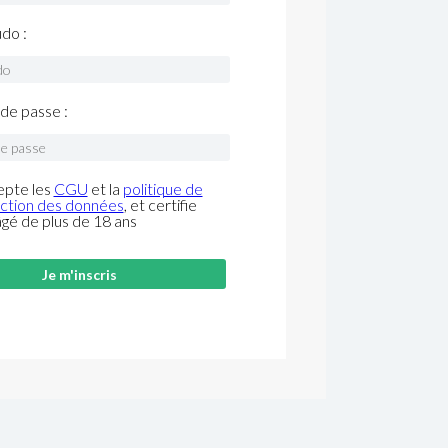
do :
de passe :
epte les
CGU
et la
politique de
ction des données
, et certifie
âgé de plus de 18 ans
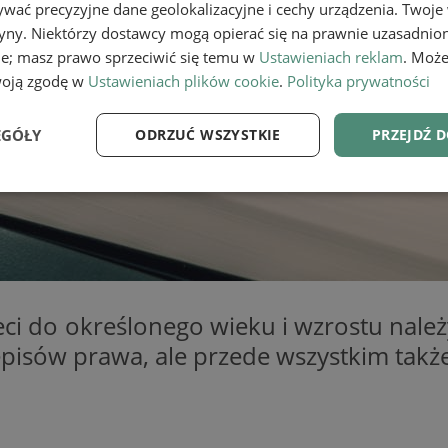
wać precyzyjne dane geolokalizacyjne i cechy urządzenia. Twoje
tryny. Niektórzy dostawcy mogą opierać się na prawnie uzasadnio
ie; masz prawo sprzeciwić się temu w
Ustawieniach reklam
. Może
woją zgodę w
Ustawieniach plików cookie
.
Polityka prywatności
EGÓŁY
ODRZUĆ WSZYSTKIE
PRZEJDŹ 
e
Wydajność
Targetowanie
Fu
ieci do określonego wieku i wzrostu na
Niezbędne
Wydajność
Targetowanie
Funkcjonalność
zepisów prawa, ale przede wszystkim takż
ie umożliwiają korzystanie z podstawowych funkcji strony internetowej, takich jak log
Bez niezbędnych plików cookie nie można prawidłowo korzystać ze strony internetowe
Provider
/
Okres
Opis
Domena
przechowywania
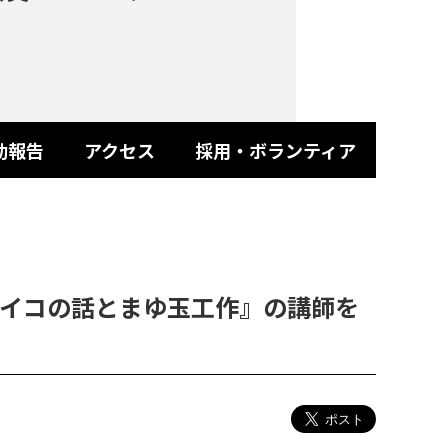
動報告
アクセス
採用・ボランティア
イコの話とまゆ玉工作』の講師を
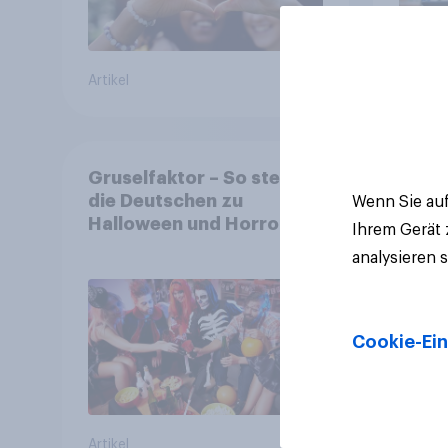
Artikel
Artikel
Gruselfaktor – So stehen
die Deutschen zu
Wenn Sie auf
Halloween und Horror
Ihrem Gerät
analysieren 
Cookie-Ein
Artikel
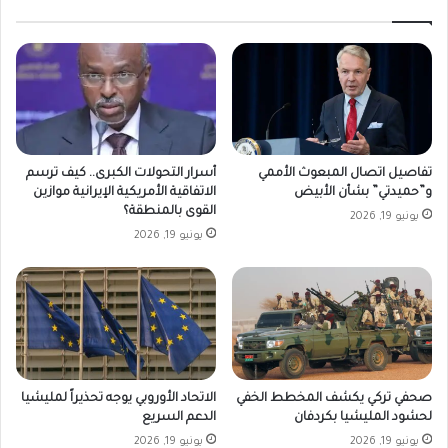
تفاصيل اتصال المبعوث الأممي
أسرار التحولات الكبرى.. كيف ترسم
و”حميدتي” بشأن الأبيض
الاتفاقية الأمريكية الإيرانية موازين
القوى بالمنطقة؟
يونيو 19, 2026
يونيو 19, 2026
صحفي تركي يكشف المخطط الخفي
الاتحاد الأوروبي يوجه تحذيراً لمليشيا
لحشود المليشيا بكردفان
الدعم السريع
يونيو 19, 2026
يونيو 19, 2026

What you have to do: Reproduce, line for line and without alteration, the text read from every one of the entries above, omitting the pictures.

Response for this exercise:
do :
de passe :
epte les
CGU
et la
politique de
ction des données
, et certifie
âgé de plus de 18 ans
wać precyzyjne dane geolokalizacyjne i cechy urządzenia. Twoje
tryny. Niektórzy dostawcy mogą opierać się na prawnie uzasadnio
ie; masz prawo sprzeciwić się temu w
Ustawieniach reklam
. Może
woją zgodę w
Ustawieniach plików cookie
.
Polityka prywatności
EGÓŁY
ODRZUĆ WSZYSTKIE
PRZEJDŹ 
e
Wydajność
Targetowanie
Fu
ieci do określonego wieku i wzrostu na
Niezbędne
Wydajność
Targetowanie
Funkcjonalność
zepisów prawa, ale przede wszystkim takż
ie umożliwiają korzystanie z podstawowych funkcji strony internetowej, takich jak log
Bez niezbędnych plików cookie nie można prawidłowo korzystać ze strony internetowe
Provider
/
Okres
Opis
Domena
przechowywania
動報告
アクセス
採用・ボランティア
イコの話とまゆ玉工作』の講師を
Artikel
Artikel
Gruselfaktor – So stehen
die Deutschen zu
Wenn Sie auf
Halloween und Horror
Ihrem Gerät
analysieren 
Cookie-Ein
Artikel
تفاصيل اتصال المبعوث الأممي
أسرار التحولات الكبرى.. كيف ترسم
و”حميدتي” بشأن الأبيض
الاتفاقية الأمريكية الإيرانية موازين
القوى بالمنطقة؟
يونيو 19, 2026
يونيو 19, 2026
صحفي تركي يكشف المخطط الخفي
الاتحاد الأوروبي يوجه تحذيراً لمليشيا
لحشود المليشيا بكردفان
الدعم السريع
يونيو 19, 2026
يونيو 19, 2026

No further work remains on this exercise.